BEGIN MATERIAL SHOWN

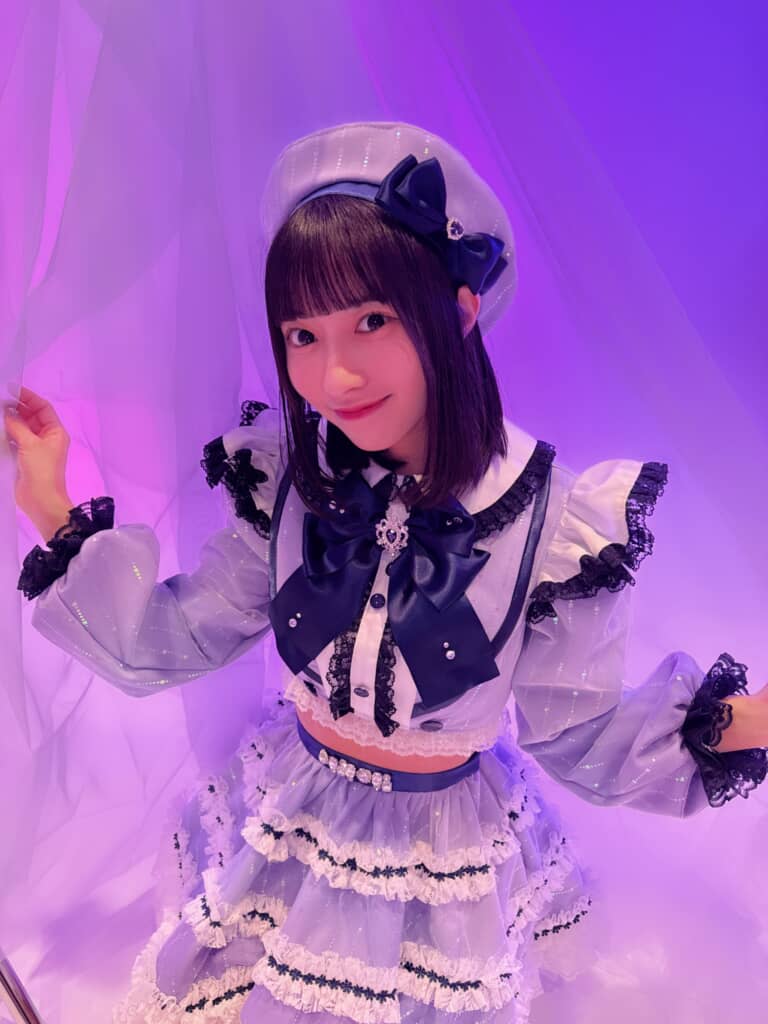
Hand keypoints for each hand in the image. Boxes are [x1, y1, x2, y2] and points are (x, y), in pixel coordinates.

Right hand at [3, 385, 73, 532]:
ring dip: (9, 420)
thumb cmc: (42, 470)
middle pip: (30, 416)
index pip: (43, 408)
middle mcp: (47, 437)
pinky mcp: (24, 458)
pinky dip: (6, 433)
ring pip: (21, 428)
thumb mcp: (29, 444)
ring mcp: (35, 448)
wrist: (41, 500)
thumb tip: (6, 412)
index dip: (28, 397)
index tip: (11, 389)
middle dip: (15, 408)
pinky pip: (14, 440)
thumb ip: (16, 425)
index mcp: (55, 432)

END MATERIAL SHOWN

→ **GOAL OF THE EXERCISE**
From the line holding "index pip: (43, 408)" down to the last line of the records above, restate each line exactly as written.

→ **ANSWER SECTION**
index pip: (43, 408)
middle mcp: (47, 437)
pinky mcp: (24, 458)
pinky dip: (6, 433)
ring pip: (21, 428)
thumb mcp: (29, 444)
ring mcp: (35, 448)
wrist: (41, 500)
thumb tip: (6, 412)
index dip: (28, 397)
index tip: (11, 389)
middle dip: (15, 408)
pinky pip: (14, 440)
thumb ip: (16, 425)
index mcp: (55, 432)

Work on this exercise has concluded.